Logo Bloomberg Technoz

Update Kasus

Mengutip dari situs resmi KADI, kasus baja yang melibatkan China dalam kurun setahun terakhir mencakup Sunset Review III Baja Lembaran dan Gulungan Canai Panas atau Hot Rolled Coil (HRC) per 19 Januari 2024.

Kasus tersebut memasuki tahapan proses penyelidikan dimulai dari Inisiasi Penyelidikan pada 6 Februari 2023 hingga Penyampaian Laporan Akhir Hasil Penyelidikan pada 19 Januari 2024. Sementara itu, hingga saat ini, status kasus tersebut adalah "masih dalam proses penetapan pengenaan".

Walhasil, untuk mengantisipasi hal ini, kata Danang, KADI senantiasa melakukan pemantauan berkala terhadap perkembangan impor baja dari China dan berkomunikasi dengan pelaku industri baja nasional. Komunikasi maupun diskusi ini dilakukan untuk memahami kendala di lapangan terkait dengan masuknya barang dumping.

Di samping itu, dia menegaskan KADI telah aktif melakukan penyelidikan terhadap impor baja yang terindikasi dumping, termasuk dari China.

"Saat ini terdapat beberapa produk baja asal China yang telah dan dalam proses dikenakan dengan rentang bea masuk [antidumping/BMAD] sekitar 6%—26%," jelas Danang.

Meski demikian, Danang juga menekankan efektivitas BMAD tidak hanya dilihat dari penurunan impor, tetapi juga kembali lagi melihat dari pada performa industri baja nasional setelah penerapan kebijakan tersebut.

"Berdasarkan informasi yang ada terdapat pertumbuhan produksi dan ekspor yang positif.

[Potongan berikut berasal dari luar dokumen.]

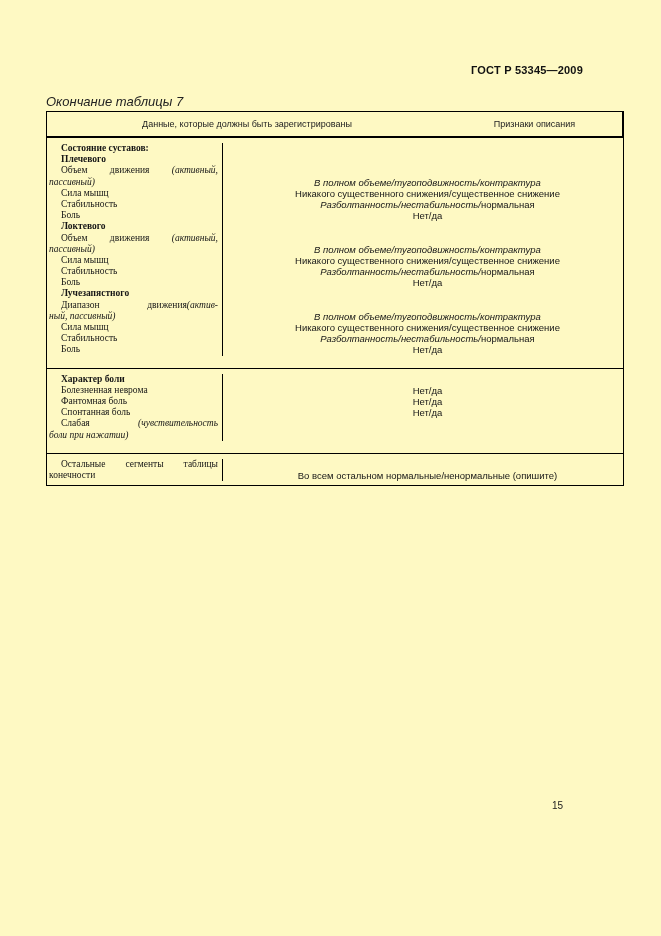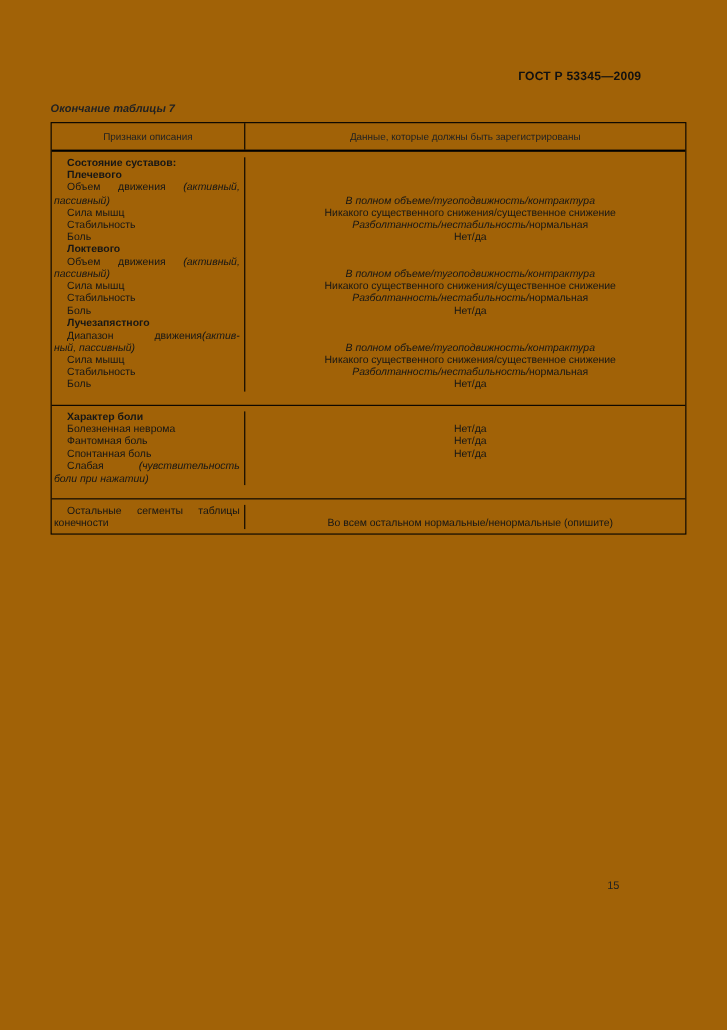"ГОСТ Р 53345—2009" .page { background: #a16207 -> #fef9c3 }
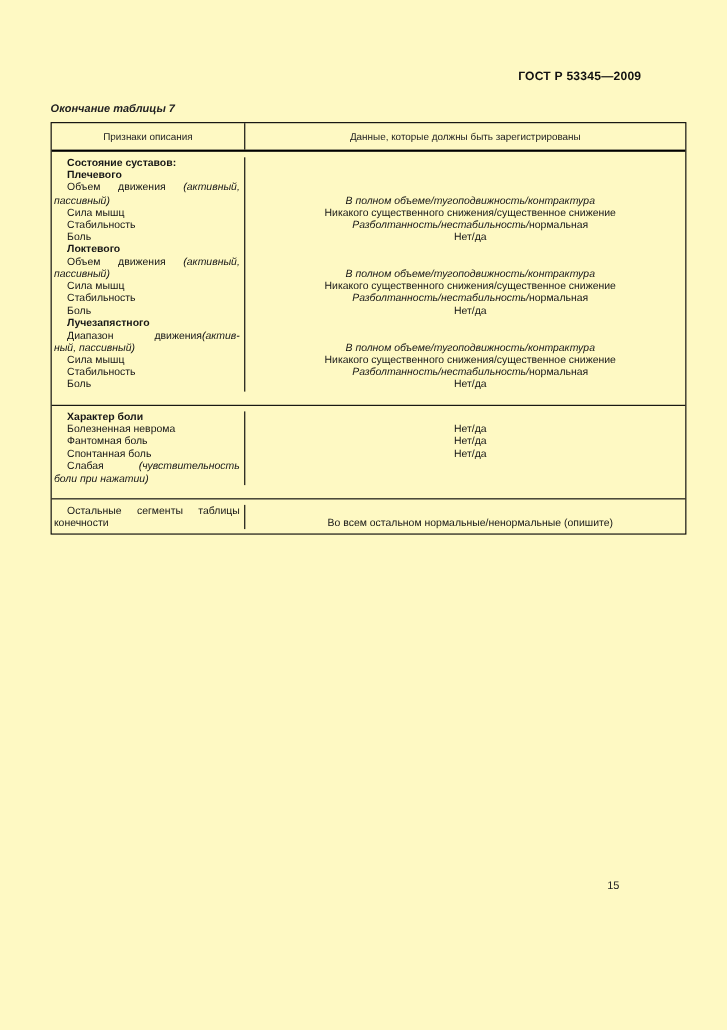"Окончание таблицы 7" .table-caption { font-size: 10px -> 13px; font-weight: bold -> none }
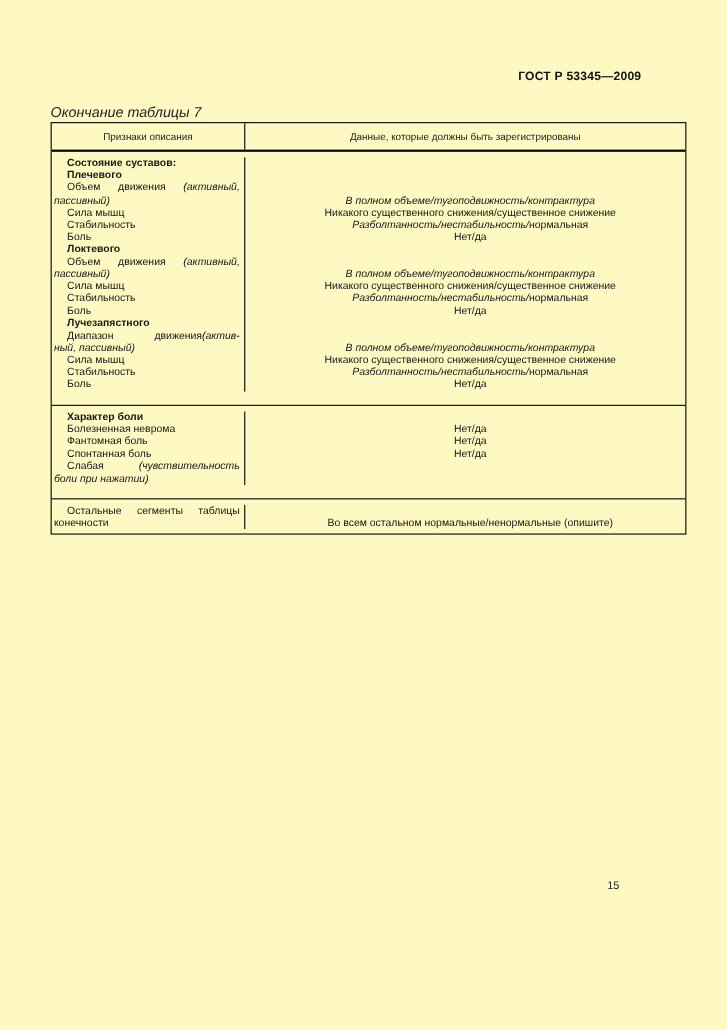"Признаки описания" div.th-cell { order: before "Данные, которые должны быть" -> after "Данные, которые должны быть" }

Dalam kurun 5 tahun terakhir, ekspor produk baja tumbuh dari 5,99 juta ton pada 2019 menjadi 18,19 juta ton pada 2023," tuturnya.

Adapun, menurut Indonesia Iron and Steel Industry Association (IISIA) menyitir dari data Badan Pusat Statistik (BPS), ekspor produk baja pada semester I-2024 tmengalami peningkatan sebesar 38,3% dari 3,81 juta ton menjadi 5,27 juta ton secara tahunan pada periode yang sama atau year on year (yoy).

Dari sisi impor, disebut pula terjadi perkembangan positif di mana volume impor turun dari 3,91 menjadi 3,51 juta ton atau turun sebesar 10,2% (yoy) pada rentang yang sama.

Pertumbuhan produksi baja China./dok. Bloomberg

Bloomberg Intelligence (BI) belum lama ini menilai krisis baja China tengah menuju gelombang kebangkrutan dan mempercepat konsolidasi industri yang sangat dibutuhkan.

Hampir tiga perempat dari produsen baja di negara itu mengalami kerugian di paruh pertama dan kebangkrutan kemungkinan besar akan terjadi pada banyak di antaranya, Michelle Leung, analis senior di BI, mengatakan dalam catatannya.

Xinjiang Ba Yi Iron & Steel Co, Gansu Jiu Steel Group dan Anyang Iron & Steel Group Co menghadapi risiko tertinggi, dan dapat menjadi target akuisisi potensial.

Gelombang konsolidasi akan membantu Beijing mendorong lebih banyak konsentrasi pada industri bajanya, ujar BI. Pemerintah ingin lima perusahaan teratas menguasai 40% pasar pada 2025 dan 10 perusahaan teratas menguasai 60%.

Target-target ini terlihat "dapat dicapai," meskipun China masih akan berada jauh di belakang Korea Selatan dan Jepang dalam hal ini, kata Leung.